## Liste des tâches
**1)** Répondez brièvement à ces questions sur le texte sur la marche contre le fascisme :
(a) Combien de personnes au total la mobilisation nationale a-t-elle réunies ?
(b) Depuis combien d'années SOS Racisme promeut-il ce que le texte appelle « l'imposture antiraciste » ?
(c) Quel nom le texte donne-t-il aux métropoles mondialisées ?
**2)** Prolongez le texte sur la marche contre le fascisme à partir de sa dernière phrase.

A relire, Céline Pina: Marche contre le fascisme: quand la gauche manifeste avec ses pires contradictions

Avenir de cauchemar

L’imposture antiraciste, promue par SOS Racisme depuis 40 ans, s’est en tout cas confirmée : les fascistes et les racistes sont bien les antifascistes et les antiracistes. Cette France de la dhimmitude, asservie à l’islam anti-juif, sexiste et conquérant, sera l’avenir cauchemardesque de la nation si rien n’est fait pour s’y opposer. Certes, il est loisible de se rassurer sur l’envergure de la France remplacée, vu l’échec de cette mobilisation nationale (90 000 personnes au total). Mais le camp du Bien, dont se réclame le gouvernement, reste sous influence de cette gauche perdue qui a abandonné le peuple enraciné au profit de peuples déracinés. Comme le note Christophe Guilluy dans son dernier essai1, le pouvoir et le patronat s’accommodent de cette société ouverte et exploitable dans sa main d’œuvre. Ses émeutes sont, pour les métropoles mondialisées (Métropolia), moins redoutées que celles des périphéries (Périphéria). La répression des gilets jaunes a été bien plus brutale que celles des intifadas des cités.

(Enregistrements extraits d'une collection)

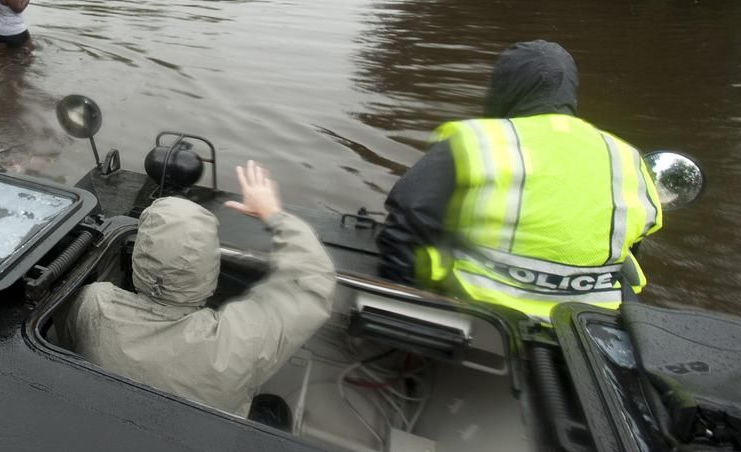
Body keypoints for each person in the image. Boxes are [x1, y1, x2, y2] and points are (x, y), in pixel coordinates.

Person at [377, 40, 662, 323]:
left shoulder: (478, 140)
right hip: (587, 327)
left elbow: (408, 215)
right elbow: (638, 234)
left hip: (483, 317)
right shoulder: (626, 155)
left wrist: (402, 304)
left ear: (505, 86)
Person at [65, 161, 337, 418]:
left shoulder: (92, 303)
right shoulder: (241, 340)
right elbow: (314, 277)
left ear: (139, 254)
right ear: (210, 263)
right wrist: (273, 215)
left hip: (114, 418)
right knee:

## Réponses
**1)**
(a) 90 000 personnes.
(b) Depuis 40 ans.
(c) Métropolia.

**2)**
Le droit à la continuité historique

La macronie est semblable à la gauche sectaire quand elle diabolise en fascistes potentiels les citoyens soucieux de maintenir leur continuité historique, ou quand elle dénonce les « propos haineux » pour surveiller les réseaux sociaux. En réalité la dénonciation d’une « extrême droite » fantasmée sert à promouvoir les fossoyeurs de la nation. Ils sont aussi au cœur de l’État. Ce dessein place la droite française en rempart attendu. 

Qu’attend-elle pour se révolter, en un même élan populaire, contre ceux qui regardent la France s’effacer, disparaître sous les pelletées de boue de l’extrême gauche et de l’extrême centre ?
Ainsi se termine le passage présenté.